The blonde's voice pulled me out of my thoughts. "Some people thought the suicide was faked," she said. She said it with a hint of malice, though I couldn't figure who or what the nastiness was aimed at.
"Faked why?"
She looked down at her fingernails, which were the same pink-orange as her lips. Something unpleasantly playful, goading, had come into her manner. "Isn't that the kind of thing detectives figure out, Mr. Amsterdam?"
"Ambitious detectives maybe."
She pouted. She looked let down. I hate letting people down, which is why I don't have that much to do with people. There was a standoff. Finally I caved. "So you think Kenny Lukens is alive?"
She kept on pouting. She was very good at it. Just gazing wistfully between lashes that were lumpy with mascara. The gaze, the sorrow, the needling hope—they all reminded me how much I didn't want to be a private eye.
I dangled the soggy clipping in her direction. "Look, I'm sorry, but it's not the kind of thing I do."
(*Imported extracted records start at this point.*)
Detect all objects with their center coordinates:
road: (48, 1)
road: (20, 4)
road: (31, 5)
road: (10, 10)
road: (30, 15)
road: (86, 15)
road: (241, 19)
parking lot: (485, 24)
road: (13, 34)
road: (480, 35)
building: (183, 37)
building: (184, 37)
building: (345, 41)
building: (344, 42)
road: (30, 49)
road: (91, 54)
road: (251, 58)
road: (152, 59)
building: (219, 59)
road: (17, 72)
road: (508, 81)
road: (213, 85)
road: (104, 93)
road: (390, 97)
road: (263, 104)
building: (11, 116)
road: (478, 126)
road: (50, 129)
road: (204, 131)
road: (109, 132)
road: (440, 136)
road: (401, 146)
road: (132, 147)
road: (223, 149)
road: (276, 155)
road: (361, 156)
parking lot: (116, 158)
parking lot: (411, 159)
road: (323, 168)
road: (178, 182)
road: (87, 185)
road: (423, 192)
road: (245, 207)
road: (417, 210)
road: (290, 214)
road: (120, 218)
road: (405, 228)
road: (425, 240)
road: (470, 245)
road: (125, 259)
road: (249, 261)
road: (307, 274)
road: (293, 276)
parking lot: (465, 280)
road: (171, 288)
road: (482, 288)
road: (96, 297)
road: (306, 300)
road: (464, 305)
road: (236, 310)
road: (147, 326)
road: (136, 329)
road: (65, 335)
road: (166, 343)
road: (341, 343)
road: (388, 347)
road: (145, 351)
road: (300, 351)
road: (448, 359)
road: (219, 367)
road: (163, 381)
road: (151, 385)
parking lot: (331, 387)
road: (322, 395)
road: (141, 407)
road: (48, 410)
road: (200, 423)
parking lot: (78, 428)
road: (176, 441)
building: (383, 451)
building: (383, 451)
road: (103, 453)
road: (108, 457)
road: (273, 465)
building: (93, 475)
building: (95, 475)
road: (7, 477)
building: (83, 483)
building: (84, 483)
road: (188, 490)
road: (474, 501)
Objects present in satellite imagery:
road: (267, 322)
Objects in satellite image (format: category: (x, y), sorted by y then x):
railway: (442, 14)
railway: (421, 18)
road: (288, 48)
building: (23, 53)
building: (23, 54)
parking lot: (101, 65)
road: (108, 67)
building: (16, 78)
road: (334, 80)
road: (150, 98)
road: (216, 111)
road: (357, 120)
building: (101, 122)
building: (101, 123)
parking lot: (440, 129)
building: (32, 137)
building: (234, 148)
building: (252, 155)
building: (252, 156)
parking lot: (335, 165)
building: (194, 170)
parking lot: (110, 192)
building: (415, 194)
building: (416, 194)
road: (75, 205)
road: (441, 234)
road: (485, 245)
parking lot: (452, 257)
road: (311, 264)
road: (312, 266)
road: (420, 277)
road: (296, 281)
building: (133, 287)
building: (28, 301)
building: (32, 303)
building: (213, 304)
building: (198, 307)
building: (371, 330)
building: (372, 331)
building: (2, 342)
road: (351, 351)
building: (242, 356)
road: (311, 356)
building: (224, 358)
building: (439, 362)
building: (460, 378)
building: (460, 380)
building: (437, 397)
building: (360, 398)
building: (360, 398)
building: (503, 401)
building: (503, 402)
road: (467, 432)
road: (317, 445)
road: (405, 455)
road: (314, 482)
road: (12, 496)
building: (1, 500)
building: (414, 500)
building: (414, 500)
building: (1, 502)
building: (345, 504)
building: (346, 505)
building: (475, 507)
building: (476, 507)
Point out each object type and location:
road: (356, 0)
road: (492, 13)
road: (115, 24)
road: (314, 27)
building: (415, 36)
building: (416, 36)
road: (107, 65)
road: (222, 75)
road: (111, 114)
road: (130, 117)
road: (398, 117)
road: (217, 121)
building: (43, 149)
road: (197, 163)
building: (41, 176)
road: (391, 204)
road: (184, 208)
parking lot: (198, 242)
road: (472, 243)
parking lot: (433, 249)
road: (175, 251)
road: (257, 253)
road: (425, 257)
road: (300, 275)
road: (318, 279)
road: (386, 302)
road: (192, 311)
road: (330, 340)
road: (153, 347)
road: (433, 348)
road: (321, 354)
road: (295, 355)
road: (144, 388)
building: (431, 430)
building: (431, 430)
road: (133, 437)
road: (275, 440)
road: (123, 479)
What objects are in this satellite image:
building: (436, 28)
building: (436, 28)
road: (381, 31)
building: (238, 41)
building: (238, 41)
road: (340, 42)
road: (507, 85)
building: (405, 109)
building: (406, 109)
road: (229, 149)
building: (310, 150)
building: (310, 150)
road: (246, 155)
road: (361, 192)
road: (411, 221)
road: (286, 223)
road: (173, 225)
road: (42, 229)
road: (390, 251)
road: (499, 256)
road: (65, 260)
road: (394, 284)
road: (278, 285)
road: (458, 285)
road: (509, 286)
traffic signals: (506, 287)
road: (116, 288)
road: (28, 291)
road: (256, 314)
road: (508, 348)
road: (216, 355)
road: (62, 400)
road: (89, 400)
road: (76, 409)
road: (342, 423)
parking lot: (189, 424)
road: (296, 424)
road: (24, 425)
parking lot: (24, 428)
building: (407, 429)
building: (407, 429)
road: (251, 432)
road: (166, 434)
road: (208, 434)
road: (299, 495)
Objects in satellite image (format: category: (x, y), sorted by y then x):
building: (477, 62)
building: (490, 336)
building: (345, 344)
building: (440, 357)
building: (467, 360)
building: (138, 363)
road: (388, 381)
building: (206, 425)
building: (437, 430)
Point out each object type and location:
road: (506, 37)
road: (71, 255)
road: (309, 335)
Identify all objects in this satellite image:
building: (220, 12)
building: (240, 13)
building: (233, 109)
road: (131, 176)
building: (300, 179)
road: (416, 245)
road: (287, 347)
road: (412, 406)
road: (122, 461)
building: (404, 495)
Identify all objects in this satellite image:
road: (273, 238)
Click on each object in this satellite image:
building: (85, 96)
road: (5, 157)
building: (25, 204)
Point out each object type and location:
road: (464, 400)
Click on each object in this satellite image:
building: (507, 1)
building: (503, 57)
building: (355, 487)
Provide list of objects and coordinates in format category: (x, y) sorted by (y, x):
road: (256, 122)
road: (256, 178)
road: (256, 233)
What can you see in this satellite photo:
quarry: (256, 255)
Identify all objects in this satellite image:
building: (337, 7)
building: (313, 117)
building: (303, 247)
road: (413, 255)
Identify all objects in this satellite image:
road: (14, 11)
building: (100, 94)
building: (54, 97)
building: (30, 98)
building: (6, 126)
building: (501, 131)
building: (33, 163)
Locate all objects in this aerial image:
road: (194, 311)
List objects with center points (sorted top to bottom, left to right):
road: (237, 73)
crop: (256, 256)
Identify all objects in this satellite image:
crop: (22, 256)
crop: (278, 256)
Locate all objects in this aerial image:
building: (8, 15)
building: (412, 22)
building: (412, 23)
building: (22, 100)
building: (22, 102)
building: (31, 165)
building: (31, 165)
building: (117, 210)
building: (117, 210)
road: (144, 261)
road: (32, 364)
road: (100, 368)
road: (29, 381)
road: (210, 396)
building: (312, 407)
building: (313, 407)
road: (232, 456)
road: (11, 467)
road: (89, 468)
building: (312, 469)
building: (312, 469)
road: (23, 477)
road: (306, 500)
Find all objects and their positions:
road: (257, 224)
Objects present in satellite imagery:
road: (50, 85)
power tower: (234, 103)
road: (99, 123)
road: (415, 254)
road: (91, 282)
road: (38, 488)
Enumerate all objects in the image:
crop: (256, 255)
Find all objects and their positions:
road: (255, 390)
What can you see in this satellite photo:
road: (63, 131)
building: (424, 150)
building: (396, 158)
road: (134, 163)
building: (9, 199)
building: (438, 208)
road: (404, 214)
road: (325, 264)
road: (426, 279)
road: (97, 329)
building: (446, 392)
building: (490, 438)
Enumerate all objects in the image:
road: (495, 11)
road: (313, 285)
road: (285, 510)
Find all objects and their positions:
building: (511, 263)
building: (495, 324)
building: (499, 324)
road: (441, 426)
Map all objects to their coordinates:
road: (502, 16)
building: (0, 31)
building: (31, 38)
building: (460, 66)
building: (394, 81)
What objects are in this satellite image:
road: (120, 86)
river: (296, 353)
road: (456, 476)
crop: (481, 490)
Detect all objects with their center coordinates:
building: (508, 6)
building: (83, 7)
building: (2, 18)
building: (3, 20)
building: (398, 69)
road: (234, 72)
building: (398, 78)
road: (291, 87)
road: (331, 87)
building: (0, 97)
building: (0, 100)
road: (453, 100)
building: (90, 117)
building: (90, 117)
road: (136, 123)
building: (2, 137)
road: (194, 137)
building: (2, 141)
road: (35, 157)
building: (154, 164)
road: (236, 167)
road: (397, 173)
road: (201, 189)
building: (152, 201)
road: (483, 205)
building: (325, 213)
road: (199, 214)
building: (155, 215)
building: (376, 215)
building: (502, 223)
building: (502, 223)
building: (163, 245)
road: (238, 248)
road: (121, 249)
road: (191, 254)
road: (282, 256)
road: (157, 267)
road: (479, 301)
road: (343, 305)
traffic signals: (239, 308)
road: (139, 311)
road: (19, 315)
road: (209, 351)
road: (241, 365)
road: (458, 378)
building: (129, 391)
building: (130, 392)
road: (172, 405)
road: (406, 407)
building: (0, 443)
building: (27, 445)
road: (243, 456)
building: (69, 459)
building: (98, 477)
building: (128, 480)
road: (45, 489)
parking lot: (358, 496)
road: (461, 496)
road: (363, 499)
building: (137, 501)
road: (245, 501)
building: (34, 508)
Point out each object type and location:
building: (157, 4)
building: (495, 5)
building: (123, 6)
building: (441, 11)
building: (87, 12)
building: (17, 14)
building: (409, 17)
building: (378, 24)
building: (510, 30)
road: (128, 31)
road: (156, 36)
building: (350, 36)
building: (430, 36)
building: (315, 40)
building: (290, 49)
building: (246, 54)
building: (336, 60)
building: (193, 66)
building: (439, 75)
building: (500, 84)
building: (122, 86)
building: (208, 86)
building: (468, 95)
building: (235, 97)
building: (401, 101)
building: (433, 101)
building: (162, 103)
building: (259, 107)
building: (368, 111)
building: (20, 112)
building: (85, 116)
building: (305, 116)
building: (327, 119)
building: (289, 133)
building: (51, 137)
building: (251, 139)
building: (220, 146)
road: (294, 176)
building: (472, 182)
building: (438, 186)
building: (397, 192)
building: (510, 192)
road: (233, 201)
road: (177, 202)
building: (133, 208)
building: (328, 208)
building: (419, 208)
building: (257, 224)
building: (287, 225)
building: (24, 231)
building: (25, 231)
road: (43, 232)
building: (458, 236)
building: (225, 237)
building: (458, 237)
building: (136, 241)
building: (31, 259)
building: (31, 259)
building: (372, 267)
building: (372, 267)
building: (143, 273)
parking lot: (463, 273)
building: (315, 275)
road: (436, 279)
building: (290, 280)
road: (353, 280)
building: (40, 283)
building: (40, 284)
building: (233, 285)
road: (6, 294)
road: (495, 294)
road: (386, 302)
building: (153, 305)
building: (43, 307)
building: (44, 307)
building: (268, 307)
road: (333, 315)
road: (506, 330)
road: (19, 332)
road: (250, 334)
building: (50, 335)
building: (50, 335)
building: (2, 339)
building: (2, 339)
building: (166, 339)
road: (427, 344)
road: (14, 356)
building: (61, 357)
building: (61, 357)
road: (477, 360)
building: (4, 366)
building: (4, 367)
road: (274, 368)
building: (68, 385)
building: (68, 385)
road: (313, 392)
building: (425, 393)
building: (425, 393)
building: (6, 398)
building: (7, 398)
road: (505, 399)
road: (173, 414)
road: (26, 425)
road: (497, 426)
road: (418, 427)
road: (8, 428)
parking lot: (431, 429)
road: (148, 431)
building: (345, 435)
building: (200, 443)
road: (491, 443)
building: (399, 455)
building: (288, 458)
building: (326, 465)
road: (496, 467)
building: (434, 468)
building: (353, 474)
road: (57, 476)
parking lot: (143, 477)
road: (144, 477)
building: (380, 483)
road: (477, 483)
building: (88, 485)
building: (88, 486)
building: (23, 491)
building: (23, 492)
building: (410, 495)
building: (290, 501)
I thought I'd sounded pretty final saying that, but the blonde just stood there over me. This wasn't how it was supposed to play. She was supposed to take the article back, put it in her purse, bite her lip, and maybe start to cry. Except she didn't. A long moment passed. The sun moved behind a poinciana branch and threw me into shade. I made the stupid, fundamental error of getting curious. "Who are you anyway?" I asked. "Ex-wife? Girlfriend? Sister?"
She stared at me. Something vaguely flirtatious happened at the corners of her mouth. She smoothed her skirt across her hips and waved with the muscles of her stomach. Then she reached up toward her hair. Her polished fingernails slid along her temples, made her shadowed eyes bend upward at the edges. She pried, apparently, beneath her scalp, then lifted off the wig, beneath which was some prickly fuzz not much longer than a crew cut. Tossing the ersatz coif onto a chaise, she reached into her blouse, probed past the lace top of her bra, and plucked out two perfect vinyl tits—which she placed on the damp edge of the hot tub.
Her voice dropped three-quarters of an octave. "How rude of me," she said. "I haven't introduced myself."